J’étais trop maigre à l’époque (les temps ont bien changé) et le docteur m’avait prescrit des fortifiants au goût écœurant de banane et j’y repense à chaque fois (rare) que je mange un de ces fruits. Les hivers où il neigeait (presque tous à l’époque) je dévalais les sentiers en luge avec délectation, rentrais affamé, le visage rougi de froid, et ma grand-mère étalait une bonne couche de beurre de cacao sur mes lèvres gercées où je passais la langue dès qu’elle avait le dos tourné.

Il y avait la radio à la maison, mais pas encore de télé et je lisais des livres d’images, collé au poêle à charbon qu’il fallait recharger plusieurs fois par jour et où sifflait toute la journée une bouilloire dont l’eau servait à se laver, à faire la vaisselle et à préparer du café qu’on mêlait de chicorée Pacha pour ménager nos cœurs fragiles (du moins était-ce la théorie officielle de la maison où la modération était le crédo principal).

Les soirs (assez fréquents finalement) où il y avait des pannes de courant, on me laissait allumer des quinquets à pétrole et, fasciné, je regardais les flammes trembloter sur leurs mèches derrière leurs globes de verre translucide, les ombres dansaient sur les murs, l’époque de mes arrière-grands-parents reprenait possession de l’espace tandis qu’une forte odeur de pétrole lampant saturait l’atmosphère. 

L’été, j’aidais à écosser des fèves, à couper des haricots en deux, à dénoyauter des prunes et des reines-claudes que ma grand-mère allait stériliser dans une grande marmite en zinc où était planté un thermomètre dont les chiffres rouges grimpaient lentement tandis que l’eau se mettait à frémir dans un bruit assourdissant et que Luc Varenne criait depuis sa moto son admiration extatique pour Eddy qui venait à nouveau d’attaquer.

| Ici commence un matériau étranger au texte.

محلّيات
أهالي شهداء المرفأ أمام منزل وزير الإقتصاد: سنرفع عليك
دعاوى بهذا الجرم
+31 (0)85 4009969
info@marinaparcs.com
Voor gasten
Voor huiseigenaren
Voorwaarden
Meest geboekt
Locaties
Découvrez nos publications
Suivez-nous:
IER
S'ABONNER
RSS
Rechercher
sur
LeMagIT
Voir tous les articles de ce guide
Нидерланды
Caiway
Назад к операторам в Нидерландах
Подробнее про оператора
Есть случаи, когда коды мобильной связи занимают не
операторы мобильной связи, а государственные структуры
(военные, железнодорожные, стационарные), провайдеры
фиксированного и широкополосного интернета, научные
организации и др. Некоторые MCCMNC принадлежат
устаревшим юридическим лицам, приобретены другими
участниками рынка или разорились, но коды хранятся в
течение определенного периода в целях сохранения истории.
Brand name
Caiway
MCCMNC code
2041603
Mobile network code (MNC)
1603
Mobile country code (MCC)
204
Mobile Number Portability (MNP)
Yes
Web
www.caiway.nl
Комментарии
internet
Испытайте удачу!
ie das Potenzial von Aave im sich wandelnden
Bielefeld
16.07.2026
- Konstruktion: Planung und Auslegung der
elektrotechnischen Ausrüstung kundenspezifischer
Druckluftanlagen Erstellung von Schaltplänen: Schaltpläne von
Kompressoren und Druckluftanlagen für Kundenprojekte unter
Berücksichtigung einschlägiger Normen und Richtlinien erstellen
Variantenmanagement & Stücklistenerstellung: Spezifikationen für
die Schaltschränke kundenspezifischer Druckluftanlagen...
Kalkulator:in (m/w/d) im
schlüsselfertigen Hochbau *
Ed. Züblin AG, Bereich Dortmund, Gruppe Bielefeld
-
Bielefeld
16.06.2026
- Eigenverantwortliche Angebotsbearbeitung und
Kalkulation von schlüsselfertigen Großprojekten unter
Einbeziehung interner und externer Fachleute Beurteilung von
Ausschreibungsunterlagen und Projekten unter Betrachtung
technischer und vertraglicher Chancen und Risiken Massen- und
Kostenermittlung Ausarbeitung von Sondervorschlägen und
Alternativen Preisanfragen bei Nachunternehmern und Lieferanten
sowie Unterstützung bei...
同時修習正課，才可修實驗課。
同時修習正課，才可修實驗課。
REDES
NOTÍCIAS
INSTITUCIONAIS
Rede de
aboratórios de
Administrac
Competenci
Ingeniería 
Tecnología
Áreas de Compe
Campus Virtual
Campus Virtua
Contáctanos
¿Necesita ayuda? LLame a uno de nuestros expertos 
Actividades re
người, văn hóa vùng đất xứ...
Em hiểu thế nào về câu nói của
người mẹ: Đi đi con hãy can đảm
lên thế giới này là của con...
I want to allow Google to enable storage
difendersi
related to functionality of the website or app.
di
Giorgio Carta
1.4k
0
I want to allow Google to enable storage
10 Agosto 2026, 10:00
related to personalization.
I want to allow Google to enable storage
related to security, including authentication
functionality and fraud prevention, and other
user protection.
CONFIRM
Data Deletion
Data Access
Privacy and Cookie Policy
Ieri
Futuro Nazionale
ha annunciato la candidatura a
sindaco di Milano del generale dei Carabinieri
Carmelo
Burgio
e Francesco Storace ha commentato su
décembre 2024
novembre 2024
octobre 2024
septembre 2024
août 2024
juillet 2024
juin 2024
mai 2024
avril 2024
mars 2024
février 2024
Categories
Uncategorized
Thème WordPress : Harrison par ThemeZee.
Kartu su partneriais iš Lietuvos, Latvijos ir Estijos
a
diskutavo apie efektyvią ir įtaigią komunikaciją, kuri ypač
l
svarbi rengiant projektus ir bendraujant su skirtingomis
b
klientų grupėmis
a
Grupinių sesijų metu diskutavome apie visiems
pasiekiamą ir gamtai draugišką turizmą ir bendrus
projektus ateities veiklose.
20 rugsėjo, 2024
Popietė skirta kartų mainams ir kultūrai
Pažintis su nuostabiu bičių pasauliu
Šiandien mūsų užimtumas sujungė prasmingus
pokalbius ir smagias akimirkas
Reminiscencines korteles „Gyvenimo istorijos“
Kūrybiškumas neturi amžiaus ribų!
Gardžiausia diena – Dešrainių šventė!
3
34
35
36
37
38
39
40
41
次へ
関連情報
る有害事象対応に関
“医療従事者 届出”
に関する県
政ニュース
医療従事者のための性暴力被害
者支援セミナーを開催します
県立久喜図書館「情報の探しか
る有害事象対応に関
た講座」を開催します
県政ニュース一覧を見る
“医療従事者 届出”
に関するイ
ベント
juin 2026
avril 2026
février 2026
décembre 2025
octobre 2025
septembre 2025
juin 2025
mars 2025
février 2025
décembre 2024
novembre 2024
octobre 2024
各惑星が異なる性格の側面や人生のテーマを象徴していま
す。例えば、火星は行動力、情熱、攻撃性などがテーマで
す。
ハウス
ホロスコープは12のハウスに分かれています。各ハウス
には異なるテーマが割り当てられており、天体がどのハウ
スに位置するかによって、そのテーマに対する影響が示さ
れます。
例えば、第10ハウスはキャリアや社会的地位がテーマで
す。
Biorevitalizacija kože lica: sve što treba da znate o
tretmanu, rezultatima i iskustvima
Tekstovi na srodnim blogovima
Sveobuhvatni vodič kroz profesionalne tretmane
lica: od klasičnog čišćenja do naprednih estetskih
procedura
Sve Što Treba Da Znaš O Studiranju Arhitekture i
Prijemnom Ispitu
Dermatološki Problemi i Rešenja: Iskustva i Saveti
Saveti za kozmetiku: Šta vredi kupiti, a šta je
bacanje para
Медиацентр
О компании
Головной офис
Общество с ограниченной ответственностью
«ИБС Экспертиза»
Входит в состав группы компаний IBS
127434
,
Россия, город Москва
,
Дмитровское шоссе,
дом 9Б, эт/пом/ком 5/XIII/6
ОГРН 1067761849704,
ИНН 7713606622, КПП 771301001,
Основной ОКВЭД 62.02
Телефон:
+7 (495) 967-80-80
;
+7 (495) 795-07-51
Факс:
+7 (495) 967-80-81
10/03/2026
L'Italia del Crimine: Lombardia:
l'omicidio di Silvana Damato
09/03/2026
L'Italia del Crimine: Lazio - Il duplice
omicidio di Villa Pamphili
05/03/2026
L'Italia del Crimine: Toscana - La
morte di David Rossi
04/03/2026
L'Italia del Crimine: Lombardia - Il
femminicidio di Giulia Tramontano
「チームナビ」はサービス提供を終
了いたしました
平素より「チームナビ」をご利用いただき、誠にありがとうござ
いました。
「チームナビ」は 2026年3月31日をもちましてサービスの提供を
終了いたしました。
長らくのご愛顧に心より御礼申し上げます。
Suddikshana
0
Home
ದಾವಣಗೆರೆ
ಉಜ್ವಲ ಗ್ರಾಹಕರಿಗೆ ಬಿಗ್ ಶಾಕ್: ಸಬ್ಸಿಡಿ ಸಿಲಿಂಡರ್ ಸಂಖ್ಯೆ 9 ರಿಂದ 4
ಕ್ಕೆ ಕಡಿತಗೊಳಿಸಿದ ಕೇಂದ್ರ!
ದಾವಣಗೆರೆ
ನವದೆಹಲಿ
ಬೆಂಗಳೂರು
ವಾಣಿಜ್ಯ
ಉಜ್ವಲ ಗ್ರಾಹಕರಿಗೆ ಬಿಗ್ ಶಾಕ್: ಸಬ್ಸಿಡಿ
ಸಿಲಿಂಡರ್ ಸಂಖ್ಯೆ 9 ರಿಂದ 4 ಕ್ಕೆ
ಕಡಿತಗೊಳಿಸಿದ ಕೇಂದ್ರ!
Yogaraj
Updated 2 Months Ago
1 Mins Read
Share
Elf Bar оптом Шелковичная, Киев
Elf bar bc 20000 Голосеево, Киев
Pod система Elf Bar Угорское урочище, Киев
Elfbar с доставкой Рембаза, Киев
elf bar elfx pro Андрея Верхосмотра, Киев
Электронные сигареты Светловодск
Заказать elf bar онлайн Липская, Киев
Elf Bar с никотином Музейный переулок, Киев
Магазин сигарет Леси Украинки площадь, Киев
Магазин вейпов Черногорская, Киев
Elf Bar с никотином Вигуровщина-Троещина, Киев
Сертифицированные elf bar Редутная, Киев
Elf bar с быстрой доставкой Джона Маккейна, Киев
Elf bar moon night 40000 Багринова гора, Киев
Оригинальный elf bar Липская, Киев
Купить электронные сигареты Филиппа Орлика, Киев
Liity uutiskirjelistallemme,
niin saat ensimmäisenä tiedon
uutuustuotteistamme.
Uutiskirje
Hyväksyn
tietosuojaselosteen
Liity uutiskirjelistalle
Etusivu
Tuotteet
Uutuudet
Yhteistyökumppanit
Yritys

A petits pas nostalgiques, je parcours mon enfance qui a passé trop vite et dont la fin progressive m’a plongé dans des abîmes de perplexité dont je ne suis plus jamais vraiment remonté, comme s’il aurait fallu qu’elle dure à jamais, berce mon esprit d’une torpeur que je ne retrouve que certains matins, en toute fin de sommeil, quand je ne distingue pas encore l’hier de l’aujourd’hui, les paillettes du passé des feux éteints du présent, les tartines de choco fait maison du café trop fort et des factures qui vont arriver.